Monday, September 1, 2014

3 Years. And Turning 30.

3 years ago today, we started TTC. It was an exciting time, and I got pregnant only 5 months later. The day I found out I was pregnant the first time was the happiest day of my life. Since then, I've faced the hardest 3 years of my life. I can't believe it's been 3 years, and nothing. People who got pregnant when I did have had their second babies by now. And we are still here with empty hands and empty hearts.

Tomorrow, I turn 30. To say it's hitting me hard would be an understatement. I always, always thought I'd have at least one kid by the time I was 30. I got married at 22, started TTC at 27, so I never thought I would be where I am today without even much hope for a baby.

I hung out with two friends of mine from work the other day, and one of them had heard it was my birthday next week, and I said I was kind of bummed about it. She is 25, never been kissed, and really wants a relationship. She said she didn't understand why I was upset because I haveeverything!! A husband, done with medical school. What more could I want? Little does she know...

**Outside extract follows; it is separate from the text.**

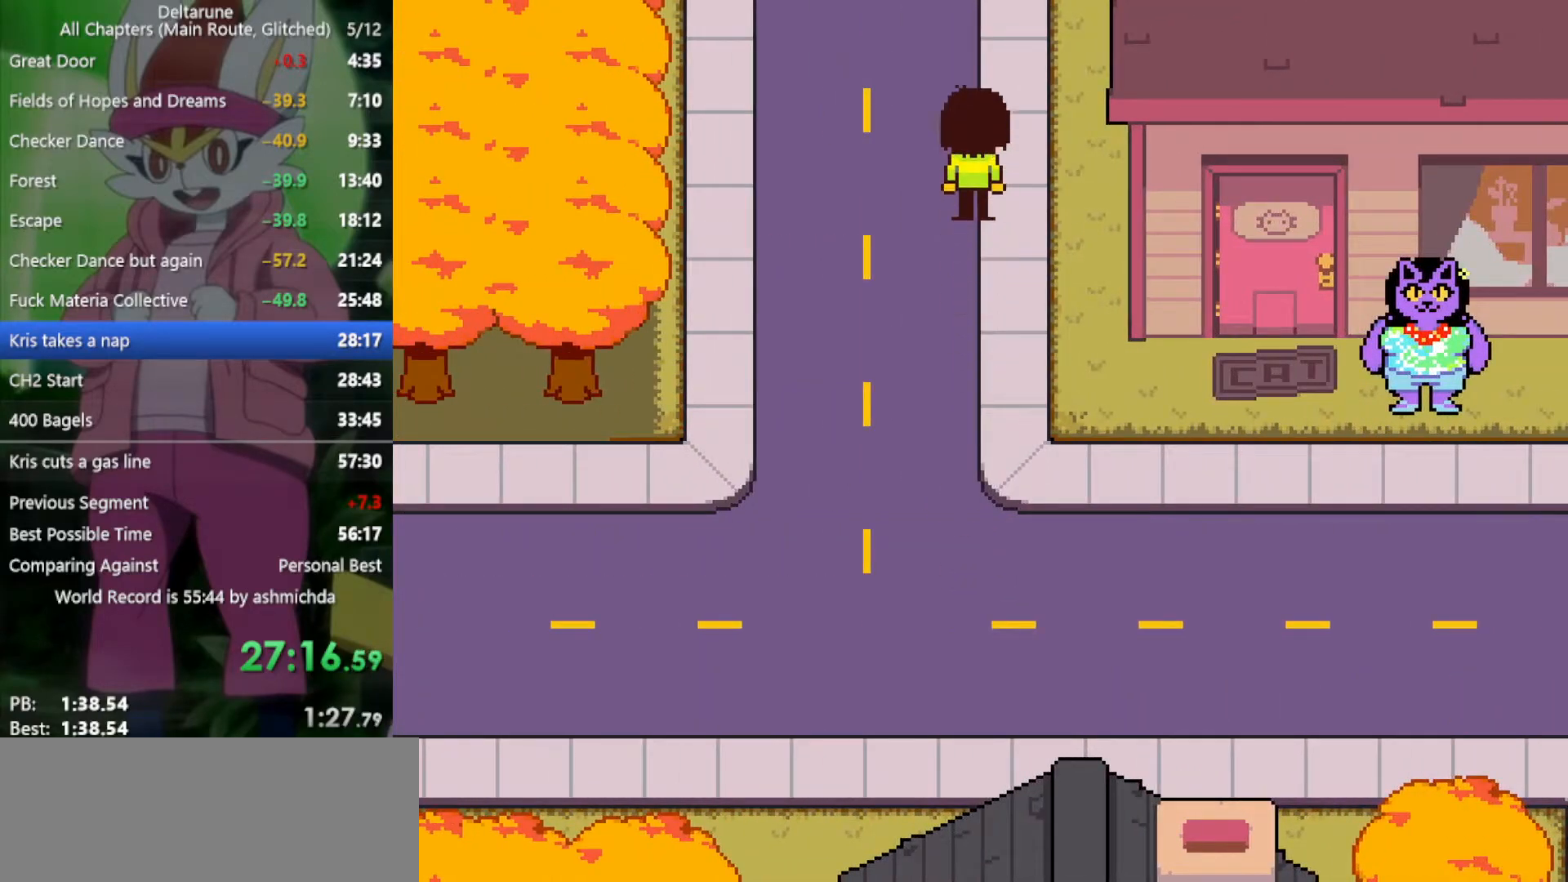
{"keys": ["up", "x"], "events": []}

I felt really selfish at that moment. I AM very grateful for what I have, and I should focus on that more. My goal for this year is going to be to be more appreciative of what I have, and to try not to let my heartache over my childlessness consume me.

I have a wonderful husband. We have a good life and lifestyle. We get to travel all over the world. Although I never wanted us to be DINKs, we are, and that means we can afford some nicer things. I am applying to residency, which, although it is extremely stressful, is also exciting (provided I get at least one interview!). We will hopefully be moving back to the US next year, if I get a residency spot. So it's an exciting time, and I'm going to try to ride the wave and be more positive.